● Aim:
Write out the lines of each of the following records character for character, without changing anything.

---- Entries supplied

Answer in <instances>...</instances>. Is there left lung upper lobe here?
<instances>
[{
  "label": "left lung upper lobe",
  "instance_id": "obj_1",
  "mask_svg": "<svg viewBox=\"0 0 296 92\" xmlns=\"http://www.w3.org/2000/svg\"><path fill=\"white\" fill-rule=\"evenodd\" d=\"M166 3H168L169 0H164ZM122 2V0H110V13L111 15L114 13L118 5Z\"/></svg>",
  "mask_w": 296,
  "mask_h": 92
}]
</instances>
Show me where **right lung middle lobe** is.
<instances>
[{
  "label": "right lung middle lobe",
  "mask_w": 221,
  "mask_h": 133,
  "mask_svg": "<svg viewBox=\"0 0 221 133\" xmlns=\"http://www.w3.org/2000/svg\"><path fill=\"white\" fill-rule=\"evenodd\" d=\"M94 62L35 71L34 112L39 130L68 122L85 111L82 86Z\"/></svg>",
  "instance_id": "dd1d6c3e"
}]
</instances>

--------

● The result:
Answer in <instances>...</instances>. Is there left lung upper lobe here?
<instances>
[{
  "label": "left lung upper lobe",
  "instance_id": "obj_1",
  "mask_svg": "<svg viewBox=\"0 0 296 92\" xmlns=\"http://www.w3.org/2000/svg\"><path fill=\"white\" fill-rule=\"evenodd\" d=\"M166 3H168L169 0H164ZM122 2V0H110V13L111 15L114 13L118 5Z\"/></svg>",
  "mask_w": 296,
  "mask_h": 92
}]
</instances>
Show me where **right lung middle lobe** is.
<instances>
[{
  "label": "right lung middle lobe",
  "mask_w": 221,
  "mask_h": 133,
  "mask_svg": "<svg viewBox=\"0 0 221 133\" xmlns=\"http://www.w3.org/2000/svg\"><path fill=\"white\" fill-rule=\"evenodd\" d=\"M94 62L35 71L34 112L39 130L68 122L85 111L82 86Z\"/></svg>",
  "instance_id": "dd1d6c3e"
}]
</instances>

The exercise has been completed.